**Task directions**
List every line below that contains the string "Cantus", matching its case exactly.

**Data listing**
======
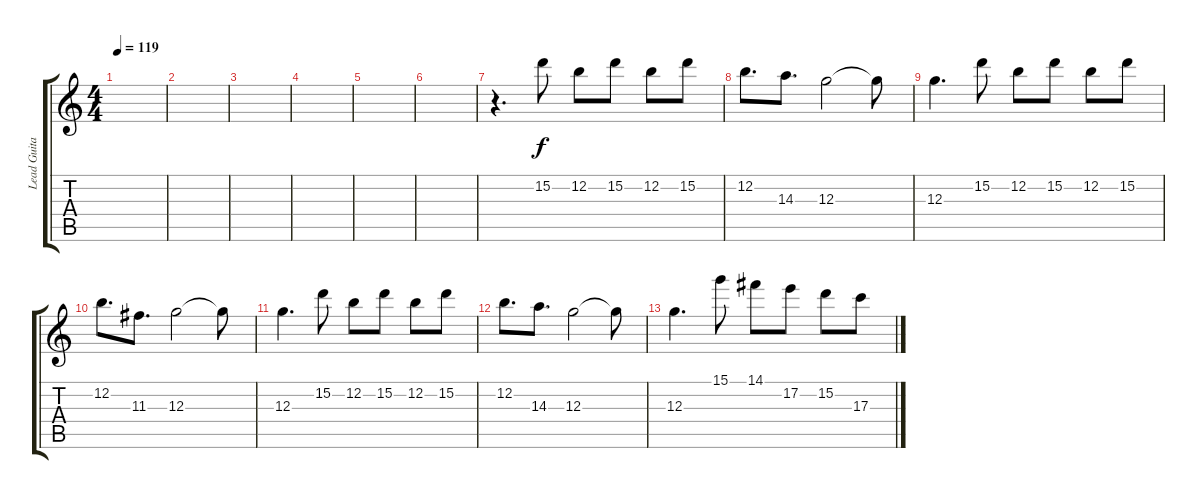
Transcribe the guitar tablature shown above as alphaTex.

\track ("Lead Guitar" "Lead Guita") {instrument overdrivenguitar}
\staff {score tabs}
\tuning (E4 B3 G3 D3 A2 E2) {hide}
\ts (4 4)
\tempo 119
\clef g2
\ks c
|
|
|
|
|
|
r.4{d} 15.2.8 12.2.8 15.2.8 12.2.8 15.2.8 |
12.2.8{d} 14.3.8{d} 12.3.2 12.3{t}.8 |
12.3.4{d} 15.2.8 12.2.8 15.2.8 12.2.8 15.2.8 |
12.2.8{d} 11.3.8{d} 12.3.2 12.3{t}.8 |
12.3.4{d} 15.2.8 12.2.8 15.2.8 12.2.8 15.2.8 |
12.2.8{d} 14.3.8{d} 12.3.2 12.3{t}.8 |
12.3.4{d} 15.1.8 14.1.8 17.2.8 15.2.8 17.3.8
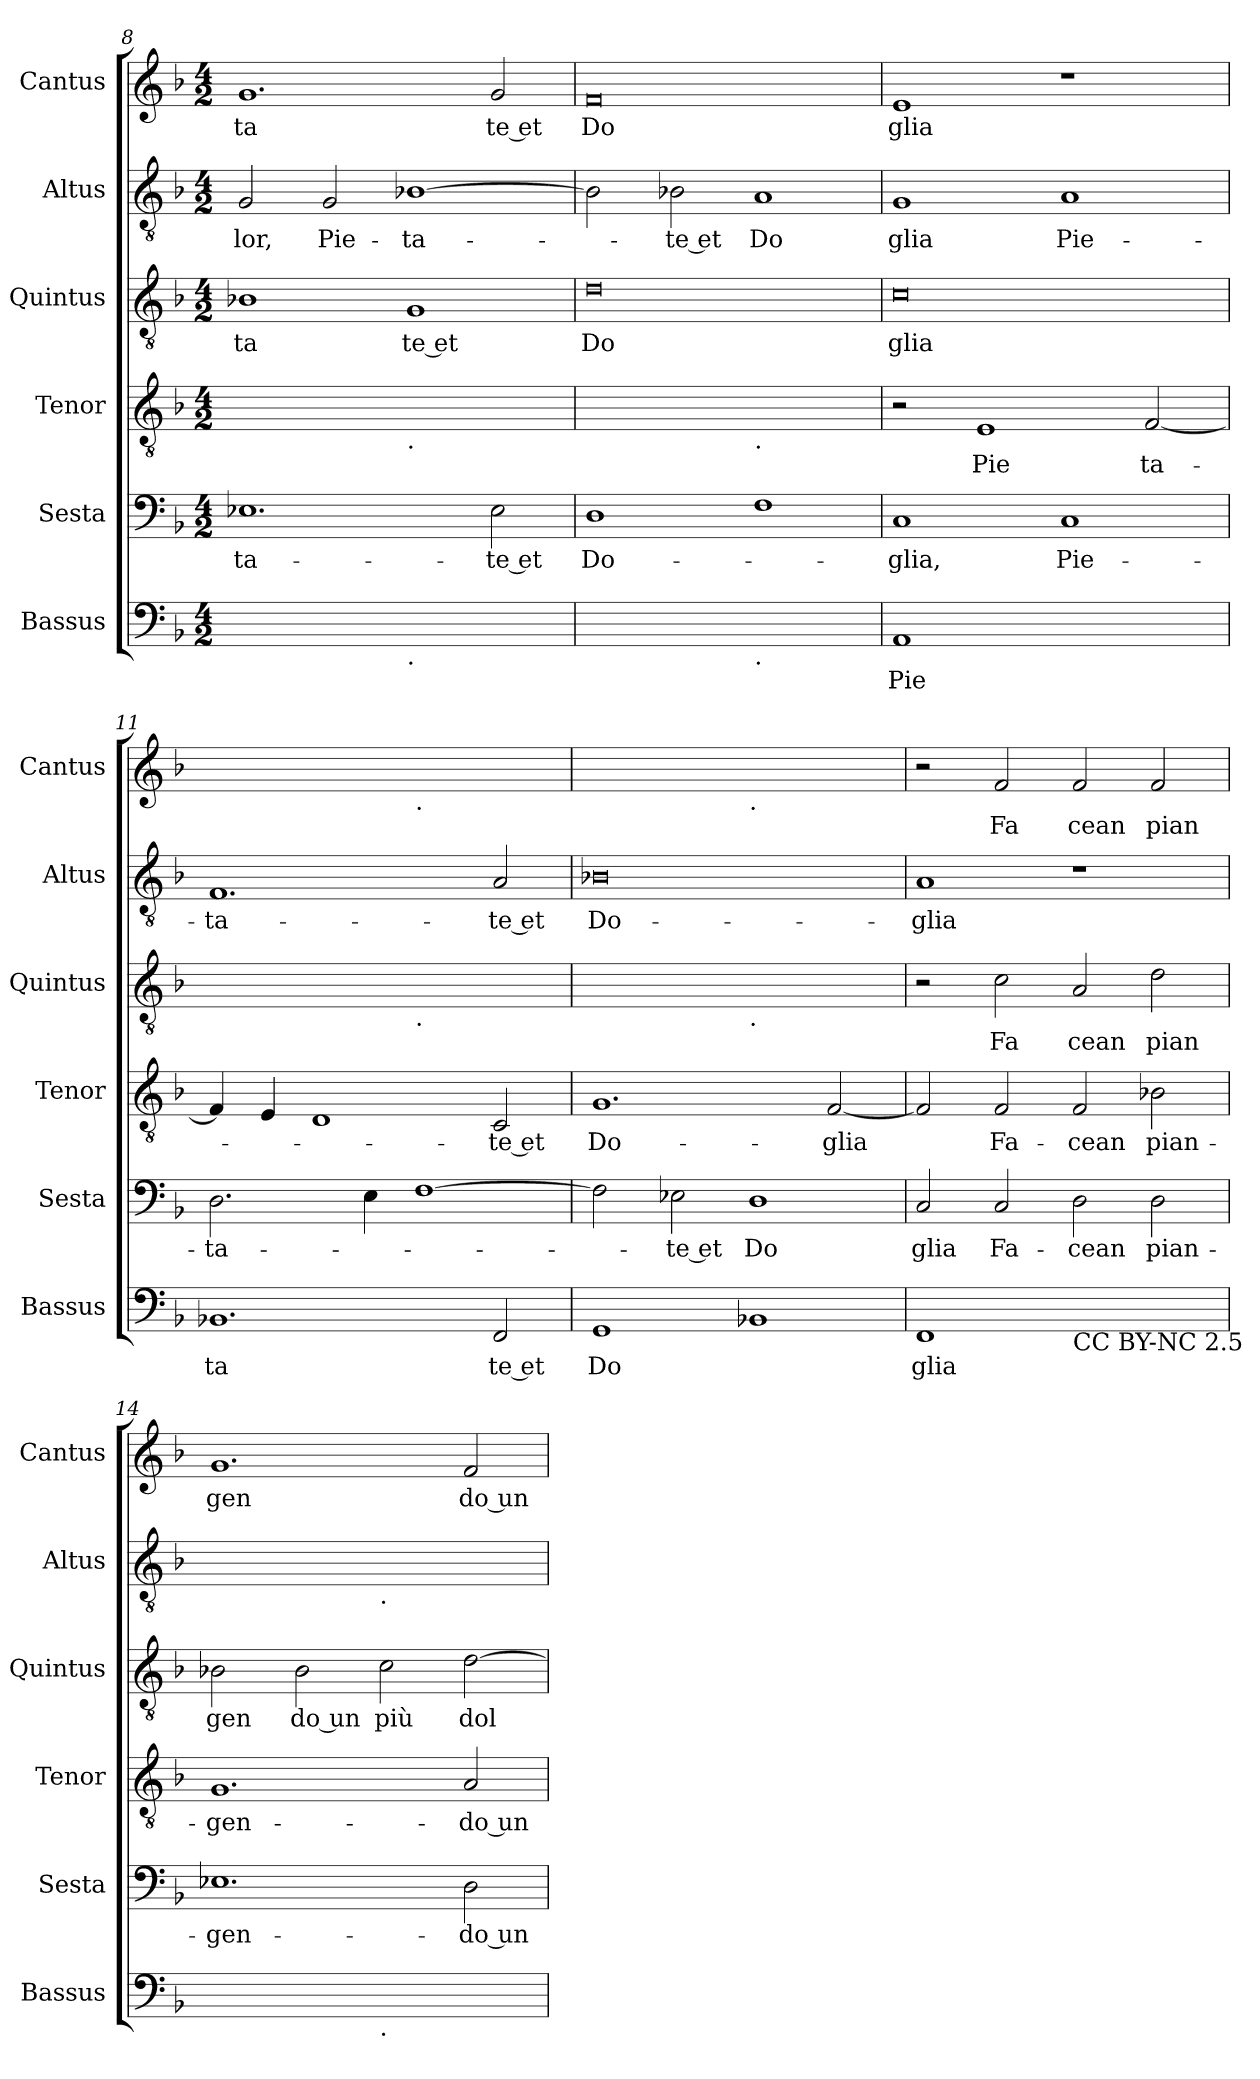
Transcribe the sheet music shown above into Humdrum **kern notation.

**kern	**text	**kern	**text	**kern	**text	**kern	**text	**kern	**text	**kern	**text
*part6	*part6	*part5	*part5	*part4	*part4	*part3	*part3	*part2	*part2	*part1	*part1
*staff6	*staff6	*staff5	*staff5	*staff4	*staff4	*staff3	*staff3	*staff2	*staff2	*staff1	*staff1
*I"Bassus	*	*I"Sesta	*	*I"Tenor	*	*I"Quintus	*	*I"Altus	*	*I"Cantus	*
*I'Bassus	*	*I'Sesta	*	*I'Tenor	*	*I'Quintus	*	*I'Altus	*	*I'Cantus	*
*clefF4	*	*clefF4	*	*clefGv2	*	*clefGv2	*	*clefGv2	*	*clefG2	*
*k[b-]	*	*k[b-]	*	*k[b-]	*	*k[b-]	*	*k[b-]	*	*k[b-]	*
*F:	*	*F:	*	*F:	*	*F:	*	*F:	*	*F:	*
*M4/2	*	*M4/2	*	*M4/2	*	*M4/2	*	*M4/2	*	*M4/2	*
=8	=8	=8	=8	=8	=8	=8	=8	=8	=8	=8	=8
!	!	!	!LO:LY:b	!	!	!	!LO:LY:b	!	!LO:LY:b	!	!LO:LY:b
*^	*	*	*	*^	*	*	*	*	*	*	*
0ryy	1ryy	.	1.E-X	ta-	0ryy	1ryy	.	1B-X	ta	2G/	-lor,	1.g	ta
!	!	!	!	!	!	!	!	!	!	!	!LO:LY:b	!	!
.	.	.	.	.	.	.	.	.	.	2G/	Pie-	.	.
!	!	!	!	!	!	!LO:TX:b:t=.	!	!	!	!	!	!	!
!	!LO:TX:b:t=.	!	!	!	!	!	!	!	!	!	!	!	!
!	!	!	!	!	!	!	!	!	!LO:LY:b	!	!LO:LY:b	!	!
.	1ryy	.	.	.	.	1ryy	.	1G	te et	[1B-X	-ta-	.	.
!	!	!	!	!LO:LY:b	!	!	!	!	!	!	!	!	!LO:LY:b
.	.	.	2E-\	-te et	.	.	.	.	.	.	.	2g/	te et
=9	=9	=9	=9	=9	=9	=9	=9	=9	=9	=9	=9	=9	=9
!	!	!	!	!LO:LY:b	!	!	!	!	!LO:LY:b	!	!	!	!LO:LY:b
0ryy	1ryy	.	1D	Do-	0ryy	1ryy	.	0d	Do	2B-\]	.	0f	Do
!	!	!	!	!	!	!	!	!	!	!	!LO:LY:b	!	!
.	.	.	.	.	.	.	.	.	.	2B-X\	-te et	.	.
!	!	!	!	!	!	!LO:TX:b:t=.	!	!	!	!	!	!	!
!	!LO:TX:b:t=.	!	!	!	!	!	!	!	!	!	!	!	!
!	!	!	!	!	!	!	!	!	!	!	!LO:LY:b	!	!
.	1ryy	.	1F	.	.	1ryy	.	.	.	1A	Do	.	.
=10	=10	=10	=10	=10	=10	=10	=10	=10	=10	=10	=10	=10	=10
!	!	!LO:LY:b	!	!LO:LY:b	!	!	!	!	!LO:LY:b	!	!LO:LY:b	!	!LO:LY:b
*v	*v	*	*	*	*v	*v	*	*	*	*	*	*	*
1AA	Pie	1C	-glia,	2r	.	0c	glia	1G	-glia	1e	glia
!	!	!	!	!	!LO:LY:b	!	!	!	!	!	!
.	.	.	.	1E	Pie	.	.	.	.	.	.
!	!	!	!LO:LY:b	!	!	!	!	!	!LO:LY:b	!	!
1ryy	.	1C	Pie-	.	.	.	.	1A	Pie-	1r	.
!	!	!	!	!	!LO:LY:b	!	!	!	!	!	!
.	.	.	.	[2F/	-ta-	.	.	.	.	.	.
=11	=11	=11	=11	=11	=11	=11	=11	=11	=11	=11	=11
!	!LO:LY:b	!	!LO:LY:b	!	!	!	!	!	!LO:LY:b	!	!
*	*	*	*	*	*	*^	*	*	*	*^	*
1.BB-X	ta	2.D\	-ta-	4F/]	.	0ryy	1ryy	.	1.F	-ta-	0ryy	1ryy	.
.	.	.	.	4E/	.	.	.	.	.	.	.	.	.
.	.	.	.	1D	.	.	.	.	.	.	.	.	.
.	.	4E\	.	.	.	.	.	.	.	.	.	.	.
!	!	!	!	!	!	!	!	!	!	!	!	!LO:TX:b:t=.	!
!	!	!	!	!	!	!	!LO:TX:b:t=.	!	!	!	!	!	!
.	.	[1F	.	.	.	.	1ryy	.	.	.	.	1ryy	.
!	!LO:LY:b	!	!	!	!LO:LY:b	!	!	!	!	!LO:LY:b	!	!	!
2FF/	te et	.	.	2C/	-te et	.	.	.	2A/	-te et	.	.	.
=12	=12	=12	=12	=12	=12	=12	=12	=12	=12	=12	=12	=12	=12
!	!LO:LY:b	!	!	!	!LO:LY:b	!	!	!	!	!LO:LY:b	!	!	!
1GG	Do	2F\]	.	1.G	Do-	0ryy	1ryy	.	0B-X	Do-	0ryy	1ryy	.
!	!	!	!LO:LY:b	!	!	!	!	!	!	!	!	!	!
.	.	2E-X\	-te et	.	.	.	.	.	.	.	.	.	.
!	!	!	!	!	!	!	!	!	!	!	!	!LO:TX:b:t=.	!
!	!	!	!	!	!	!	!LO:TX:b:t=.	!	!	!	!	!	!
!	!	!	!LO:LY:b	!	!	!	!	!	!	!	!	!	!
1BB-X	.	1D	Do	.	.	.	1ryy	.	.	.	.	1ryy	.
!	!	!	!	!	!LO:LY:b	!	!	!	!	!	!	!	!
.	.	.	.	[2F/	-glia	.	.	.	.	.	.	.	.
=13	=13	=13	=13	=13	=13	=13	=13	=13	=13	=13	=13	=13	=13
!	!LO:LY:b	!	!LO:LY:b	!	!	!	!	!	!	!LO:LY:b	!	!	!
*	*	*	*	*	*	*v	*v	*	*	*	*v	*v	*
1FF	glia	2C/	-glia	2F/]	.	2r	.	1A	-glia	2r	.
!	!	!	!LO:LY:b	!	!LO:LY:b	!	!LO:LY:b	!	!	!	!LO:LY:b
.	.	2C/	Fa-	2F/	Fa-	2c\	Fa	.	.	2f/	Fa
!LO:TX:b:t=CC BY-NC 2.5	!	!	!	!	!	!	!	!	!	!	!
!	!	!	!LO:LY:b	!	!LO:LY:b	!	!LO:LY:b	!	!	!	!LO:LY:b
1ryy	.	2D\	-cean	2F/	-cean	2A/	cean	1r	.	2f/	cean
!	!	!	!LO:LY:b	!	!LO:LY:b	!	!LO:LY:b	!	!	!	!LO:LY:b
.	.	2D\	pian-	2B-X\	pian-	2d\	pian	.	.	2f/	pian
=14	=14	=14	=14	=14	=14	=14	=14	=14	=14	=14	=14
!	!	!	!LO:LY:b	!	!LO:LY:b	!	!LO:LY:b	!	!	!	!LO:LY:b
*^	*	*	*	*	*	*	*	*^	*	*	*
0ryy	1ryy	.	1.E-X	-gen-	1.G	-gen-	2B-X\	gen	0ryy	1ryy	.	1.g	gen
!	!	!	!	!	!	!	!	!LO:LY:b	!	!	!	!	!
.	.	.	.	.	.	.	2B-\	do un	.	.	.	.	.
!	!	!	!	!	!	!	!	!	!	!LO:TX:b:t=.	!	!	!
!	!LO:TX:b:t=.	!	!	!	!	!	!	!	!	!	!	!	!
!	!	!	!	!	!	!	!	!LO:LY:b	!	!	!	!	!
.	1ryy	.	.	.	.	.	2c\	più	.	1ryy	.	.	.
!	!	!	!	!LO:LY:b	!	!LO:LY:b	!	!LO:LY:b	!	!	!	!	!LO:LY:b
.	.	.	2D\	-do un	2A/	-do un	[2d\	dol	.	.	.	2f/	do un
*v	*v	*	*	*	*	*	*	*	*v	*v	*	*	*
=	=	=	=	=	=	=	=	=	=	=	=
*-	*-	*-	*-	*-	*-	*-	*-	*-	*-	*-	*-
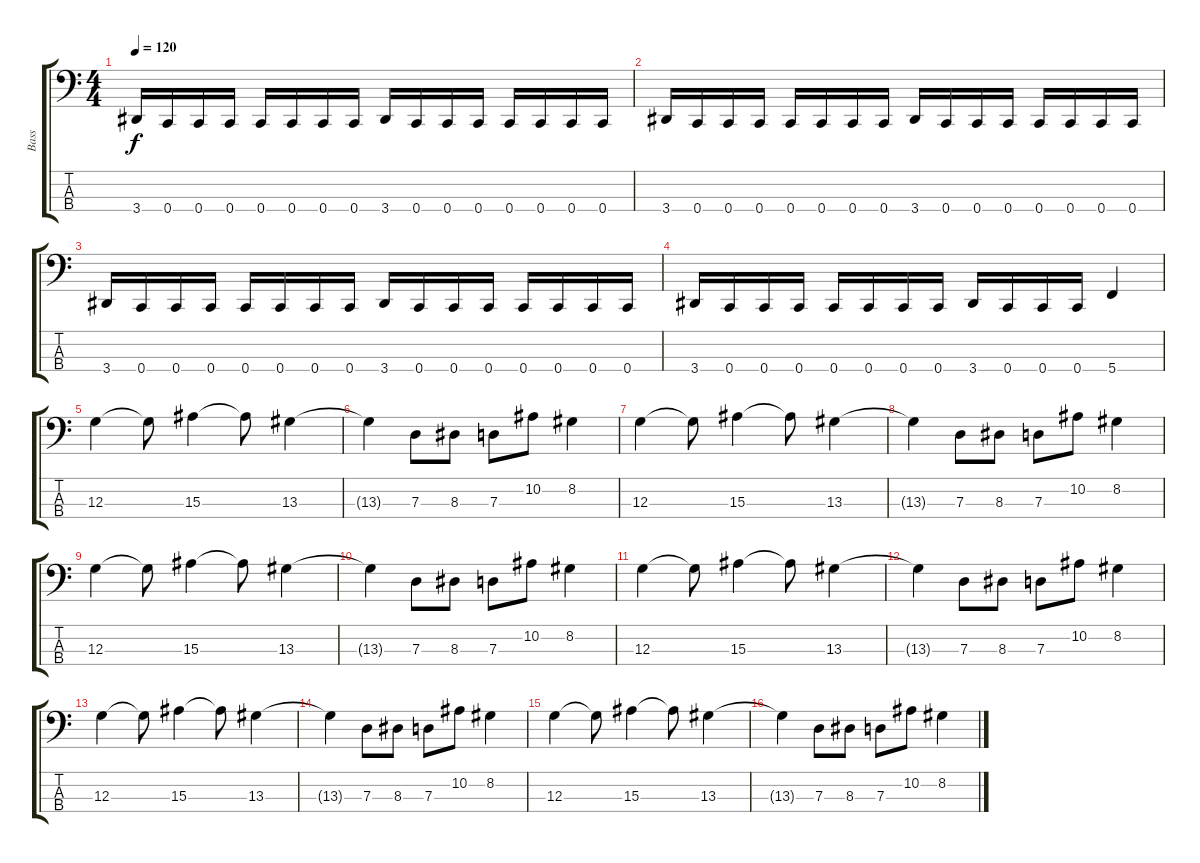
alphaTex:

\track ("Bass" "Bass") {instrument electricbasspick}
\staff {score tabs}
\tuning (F2 C2 G1 C1) {hide}
\ts (4 4)
\tempo 120
\clef f4
\ks c
3.4.16{dy f} 0.4.16 0.4.16 0.4.16 0.4.16 0.4.16 0.4.16 0.4.16 3.4.16 0.4.16 0.4.16 0.4.16 0.4.16 0.4.16 0.4.16 0.4.16 |
3.4.16 0.4.16 0.4.16 0.4.16 0.4.16 0.4.16 0.4.16 0.4.16 3.4.16 0.4.16 0.4.16 0.4.16 0.4.16 0.4.16 0.4.16 0.4.16 |
3.4.16 0.4.16 0.4.16 0.4.16 0.4.16 0.4.16 0.4.16 0.4.16 3.4.16 0.4.16 0.4.16 0.4.16 0.4.16 0.4.16 0.4.16 0.4.16 |
3.4.16 0.4.16 0.4.16 0.4.16 0.4.16 0.4.16 0.4.16 0.4.16 3.4.16 0.4.16 0.4.16 0.4.16 5.4.4 |
12.3.4 12.3{t}.8 15.3.4 15.3{t}.8 13.3.4 |
13.3{t}.4 7.3.8 8.3.8 7.3.8 10.2.8 8.2.4 |
12.3.4 12.3{t}.8 15.3.4 15.3{t}.8 13.3.4 |
13.3{t}.4 7.3.8 8.3.8 7.3.8 10.2.8 8.2.4 |
12.3.4 12.3{t}.8 15.3.4 15.3{t}.8 13.3.4 |
13.3{t}.4 7.3.8 8.3.8 7.3.8 10.2.8 8.2.4 |
12.3.4 12.3{t}.8 15.3.4 15.3{t}.8 13.3.4 |
13.3{t}.4 7.3.8 8.3.8 7.3.8 10.2.8 8.2.4 |
12.3.4 12.3{t}.8 15.3.4 15.3{t}.8 13.3.4 |
13.3{t}.4 7.3.8 8.3.8 7.3.8 10.2.8 8.2.4 |
12.3.4 12.3{t}.8 15.3.4 15.3{t}.8 13.3.4 |
13.3{t}.4 7.3.8 8.3.8 7.3.8 10.2.8 8.2.4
======
**Correct output**
*I"Bassus	*	*I"Sesta	*	*I"Tenor	*	*I"Quintus	*	*I"Altus	*	*I"Cantus	*
*I'Bassus	*	*I'Sesta	*	*I'Tenor	*	*I'Quintus	*	*I'Altus	*	*I'Cantus	*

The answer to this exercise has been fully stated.